Aspirant à aborder des sujets lourds avec humour et légèreté, l’émission « La Cuisse de Jupiter », a pour vocation de rassembler des femmes volontaires de tout âge, origines et horizons afin de faire circuler une parole libre, de cultiver la pluralité de la pensée, de la partager et de promouvoir une réflexion critique et fondée autour de questions qui les touchent. S’approprier un espace de parole et d’expression plus représentatif des voix de toutes les femmes – celles du peuple, comme le revendique Geraldine – est en soi une forme de résistance vis-à-vis de médias qui s’attachent à reconnaître principalement la voix de femmes célèbres, comme ce fut le cas lors de l’apparition du phénomène #MeToo qui dénonçait les agressions sexuelles subies par des artistes reconnues dans la sphère du cinéma. C’est important. Mais qu’en est-il de la voix de la femme de tous les jours qui est tabassée ou violée ? questionne Geraldine.

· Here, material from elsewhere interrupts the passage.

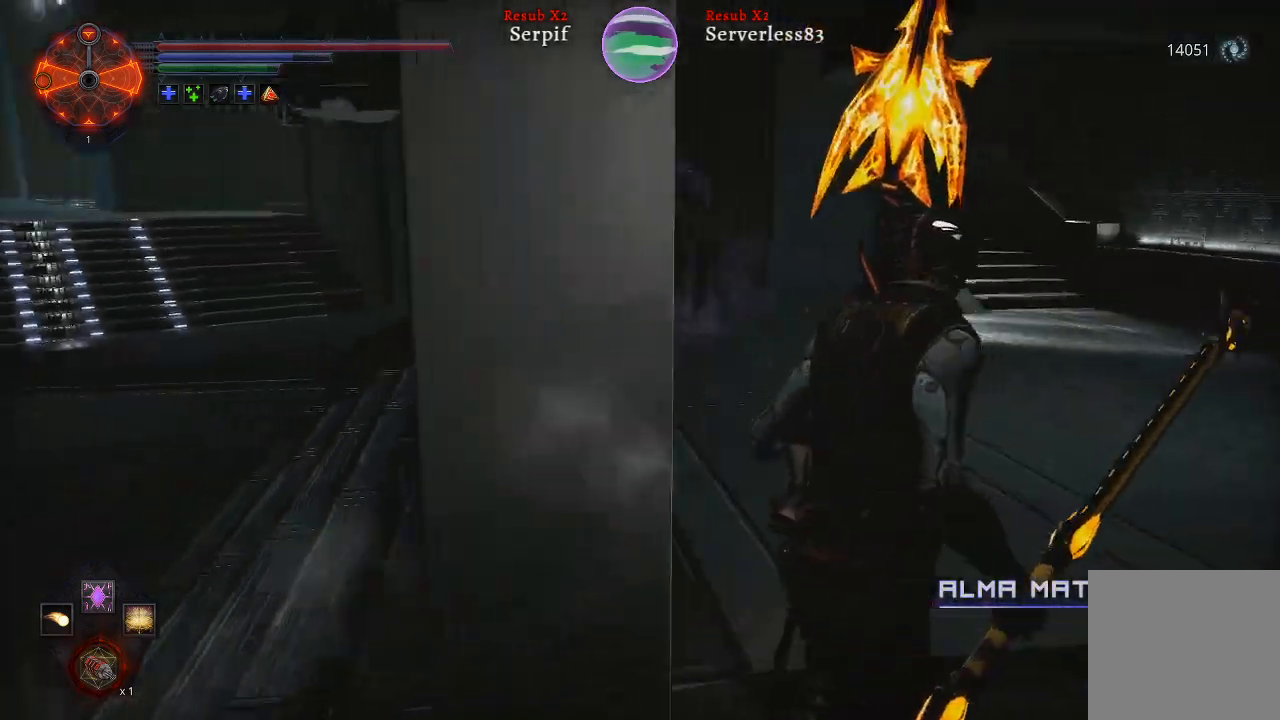
{"buttons": ["R3"], "left_stick": "up-right", "right_stick": "center", "events": [[133, "right_stick", "center"], [400, "R3", "down"]]}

À l’heure où les politiques gouvernementales et l’ambiance internationale se montrent ouvertement défavorables aux femmes, notamment en matière de santé et de droits économiques, et que la confiscation de la parole citoyenne est un véritable risque, il est utile de rappeler le rôle important joué par les radios libres : « imaginons qu’on revienne à une époque de confiscation de la parole par les grands médias, les radios associatives seraient dès lors des poches de résistance. C’est essentiel de maintenir ces outils ! »2. La radio, conclut Seda, est un outil libérateur en période obscurantiste.

L’émission La Cuisse de Jupiter est diffusée sur les ondes de Radio Panik les premiers lundis du mois, de 11h00 à midi.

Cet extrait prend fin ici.